Texto del documento:
——

Así lo describe Orwell. ¿Te suena o no te
suena? A mí me resultaría familiar aunque no hubiera leído el libro, porque
algunos días veo “la Sexta” que siempre saca a Goldstein.
Manifestación |
Y antes de que el régimen sea lo bastante
diligente como para decirme a quien debo odiar, o me cierren este blog por
incitar al odio-no-patrocinado-por-los-poderes-públicos, voy a iniciar una
serie en la que, ni más ni menos, detallaré mis odios personales, que son
muchos, no tantos como los de Quevedo, que era un gran odiador, pero casi.
Habiendo sido toda mi vida un cascarrabias, la edad, en lugar de atemperarme,
me está convirtiendo en un viejo cascarrabias. Leo con placer en el mortecino e
infumable “El País Semanal” la página donde Javier Marías se queja de todo y de
todos y decido emularle como sortilegio para conjurar el lado oscuro que me
posee.
En el delicioso doblaje latinoamericano
de “Blancanieves”, ésta saluda a los enanitos con un “¿Cómo están?” y el Enano
Gruñón le contesta: “Cómo estamos ¿de qué?” Ése es mi héroe.

——

Listados de coordenadas en píxeles

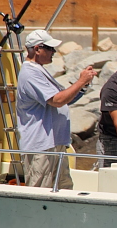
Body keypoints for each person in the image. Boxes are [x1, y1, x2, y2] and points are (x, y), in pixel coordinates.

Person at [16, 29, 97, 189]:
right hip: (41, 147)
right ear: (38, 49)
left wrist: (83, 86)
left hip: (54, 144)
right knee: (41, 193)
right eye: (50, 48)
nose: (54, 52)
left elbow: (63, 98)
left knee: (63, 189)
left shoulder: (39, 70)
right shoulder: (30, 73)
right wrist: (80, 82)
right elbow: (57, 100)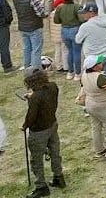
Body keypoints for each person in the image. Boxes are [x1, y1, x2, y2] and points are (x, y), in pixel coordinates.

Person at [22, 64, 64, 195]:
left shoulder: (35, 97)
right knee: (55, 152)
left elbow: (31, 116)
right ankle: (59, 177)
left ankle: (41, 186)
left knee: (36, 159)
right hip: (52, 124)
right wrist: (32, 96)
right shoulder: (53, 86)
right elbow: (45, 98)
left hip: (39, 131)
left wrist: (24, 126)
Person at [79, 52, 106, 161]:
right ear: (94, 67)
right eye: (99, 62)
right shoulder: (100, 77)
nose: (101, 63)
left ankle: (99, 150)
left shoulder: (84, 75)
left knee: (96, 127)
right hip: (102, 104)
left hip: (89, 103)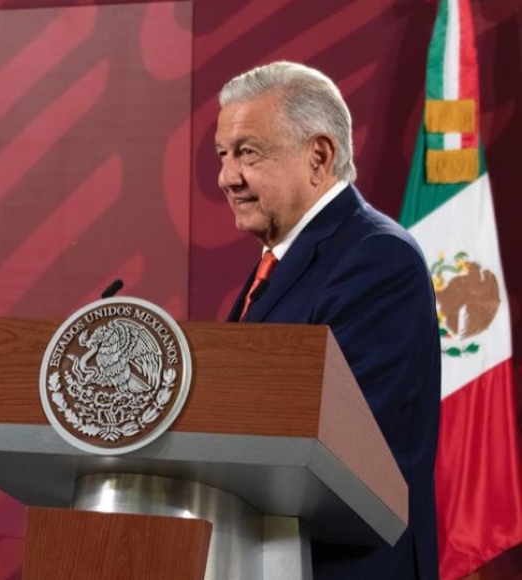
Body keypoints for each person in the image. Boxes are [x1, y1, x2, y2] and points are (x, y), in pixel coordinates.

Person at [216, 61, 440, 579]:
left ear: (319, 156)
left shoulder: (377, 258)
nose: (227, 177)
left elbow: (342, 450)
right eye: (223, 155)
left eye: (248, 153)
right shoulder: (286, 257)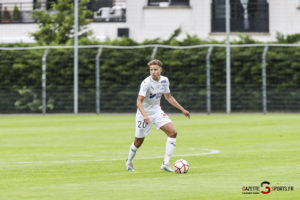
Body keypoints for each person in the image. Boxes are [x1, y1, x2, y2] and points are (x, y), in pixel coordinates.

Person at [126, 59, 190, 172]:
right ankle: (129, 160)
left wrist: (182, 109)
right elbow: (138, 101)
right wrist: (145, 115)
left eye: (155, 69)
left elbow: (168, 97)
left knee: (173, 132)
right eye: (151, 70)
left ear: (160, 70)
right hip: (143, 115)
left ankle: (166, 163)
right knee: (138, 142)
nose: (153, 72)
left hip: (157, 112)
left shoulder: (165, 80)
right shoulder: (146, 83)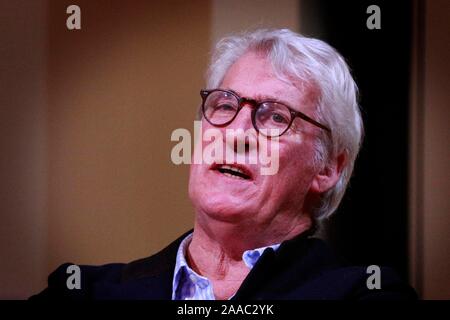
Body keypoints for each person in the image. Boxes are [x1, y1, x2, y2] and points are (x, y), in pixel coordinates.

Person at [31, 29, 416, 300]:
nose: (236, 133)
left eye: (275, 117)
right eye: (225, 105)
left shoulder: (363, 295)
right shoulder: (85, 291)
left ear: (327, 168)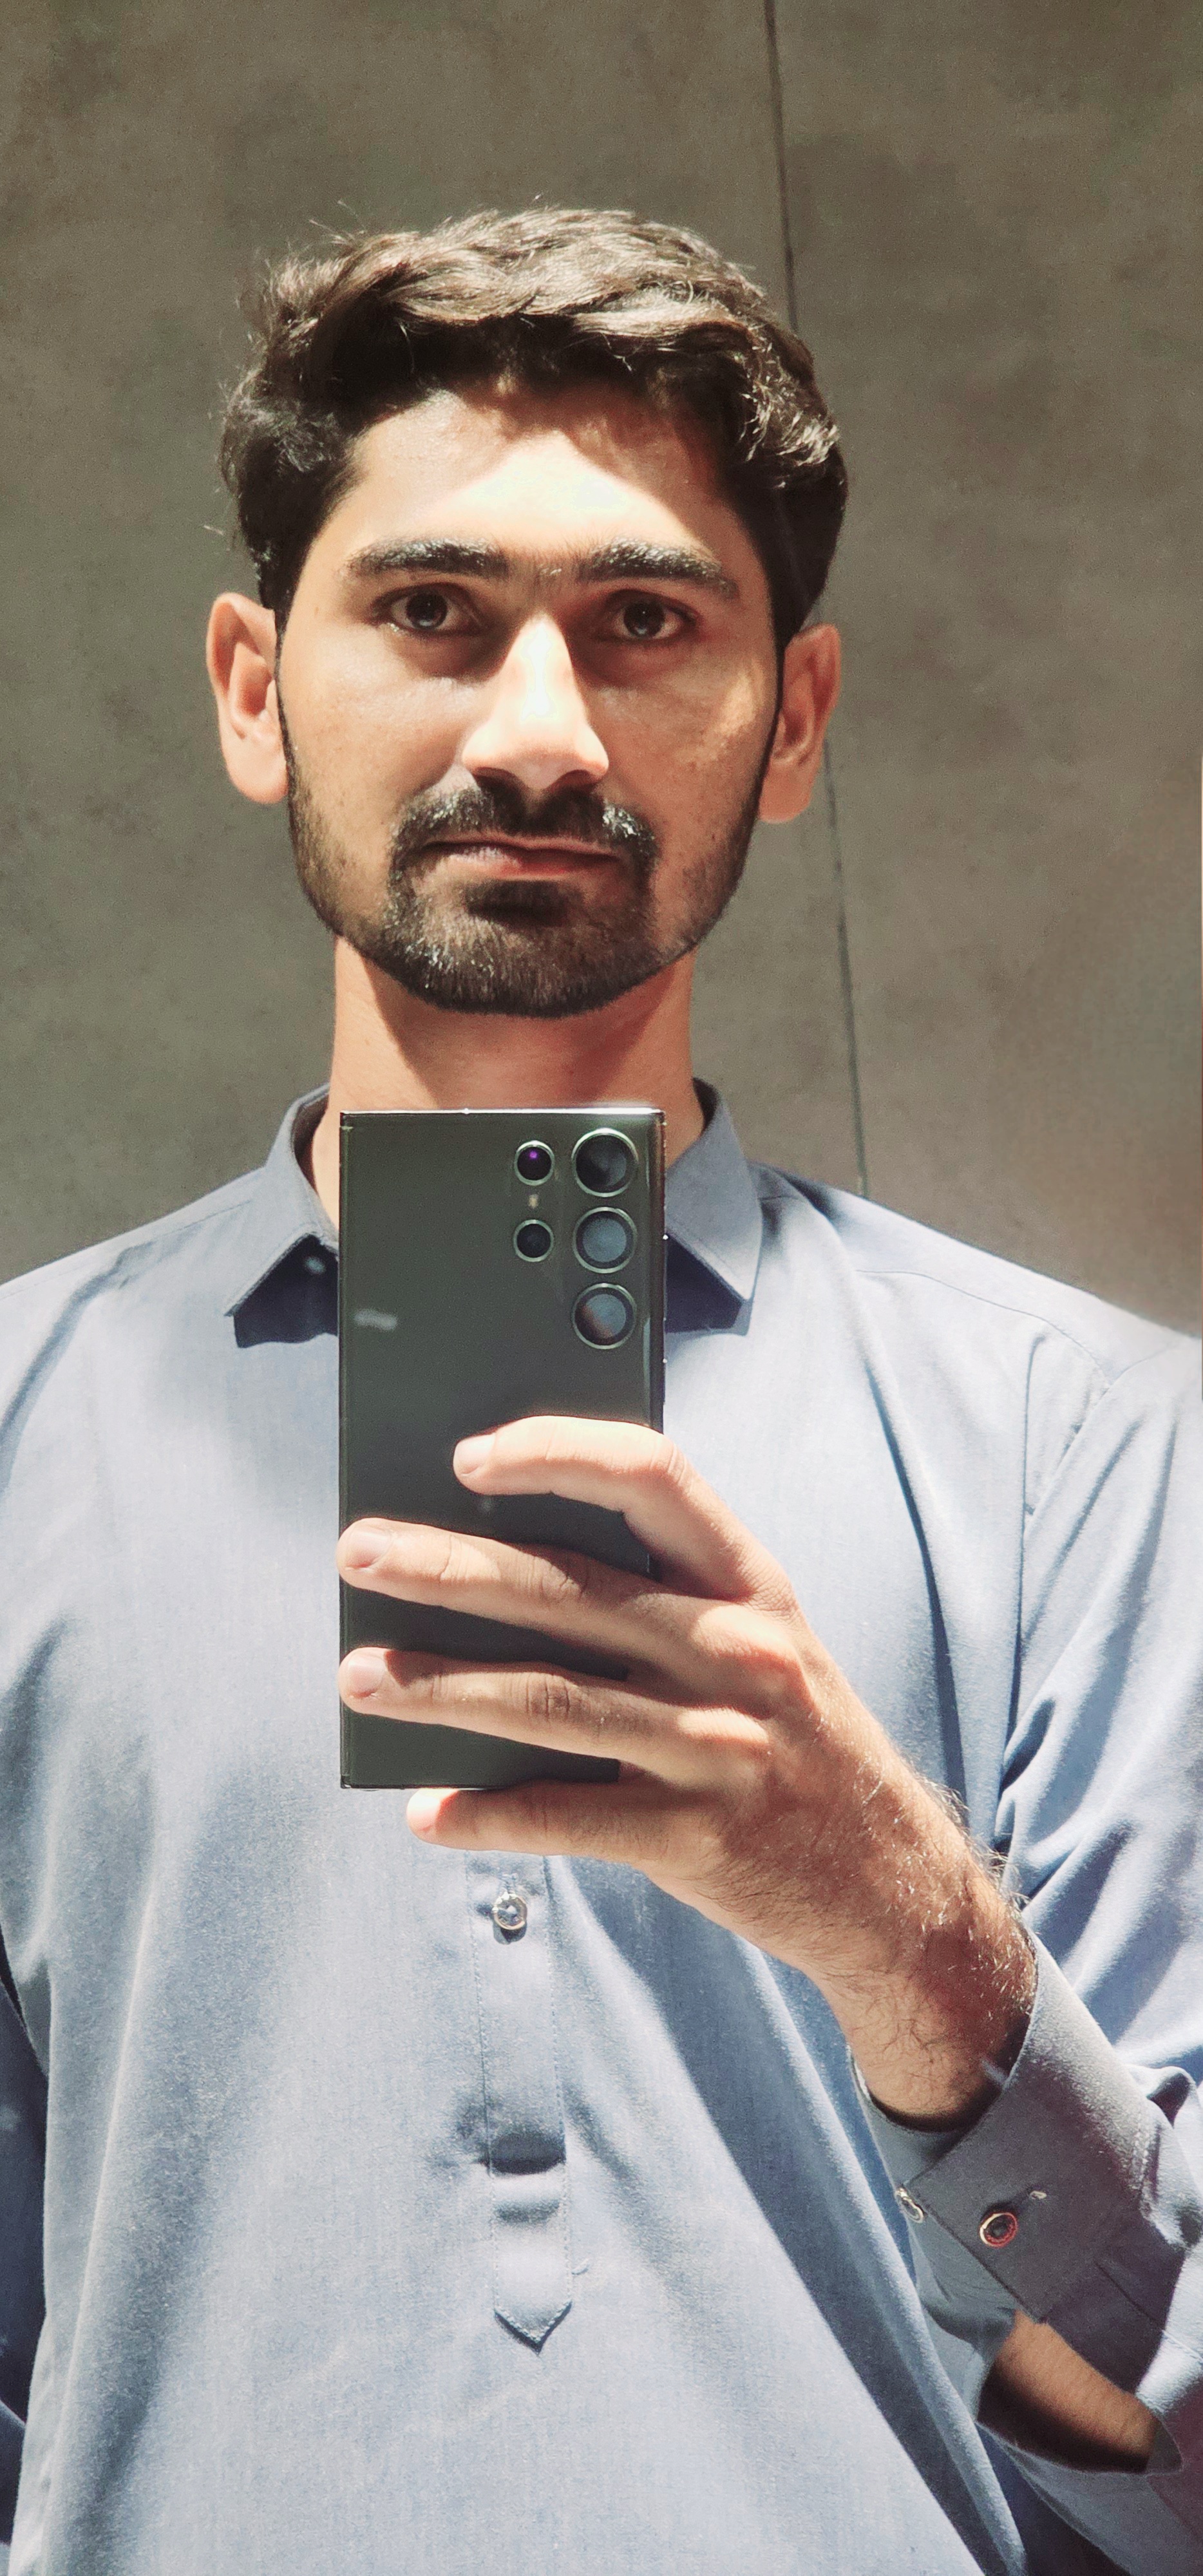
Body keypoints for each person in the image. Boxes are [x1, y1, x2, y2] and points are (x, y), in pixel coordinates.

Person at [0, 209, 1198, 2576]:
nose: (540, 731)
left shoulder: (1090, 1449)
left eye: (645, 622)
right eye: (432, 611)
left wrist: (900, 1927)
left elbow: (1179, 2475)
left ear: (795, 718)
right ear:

——

Acciones requeridas:
[1] Indica si cada afirmación coincide con el texto del documento y respalda cada respuesta (sí o no) con las palabras del texto que lo deciden, citadas tal cual: (a) Quien escribe dice que la edad lo ha vuelto más tranquilo. (b) Quien escribe lee con placer la página de Javier Marías en "El País Semanal". (c) En el doblaje latinoamericano de "Blancanieves", el Enano Gruñón responde al saludo de Blancanieves.
[2] Transcribe sin cambios el fragmento del texto del documento que va desde "Manifestación |" hasta "odiador, pero casi.".

Respuestas:
[1]
(a) No: «la edad, en lugar de atemperarme, me está convirtiendo en un viejo cascarrabias».
(b) Sí: «Leo con placer en el mortecino e infumable “El País Semanal” la página donde Javier Marías se queja de todo y de todos».
(c) Sí: «y el Enano Gruñón le contesta: “Cómo estamos ¿de qué?”».

[2]
Manifestación |
Y antes de que el régimen sea lo bastante
diligente como para decirme a quien debo odiar, o me cierren este blog por
incitar al odio-no-patrocinado-por-los-poderes-públicos, voy a iniciar una
serie en la que, ni más ni menos, detallaré mis odios personales, que son
muchos, no tantos como los de Quevedo, que era un gran odiador, pero casi.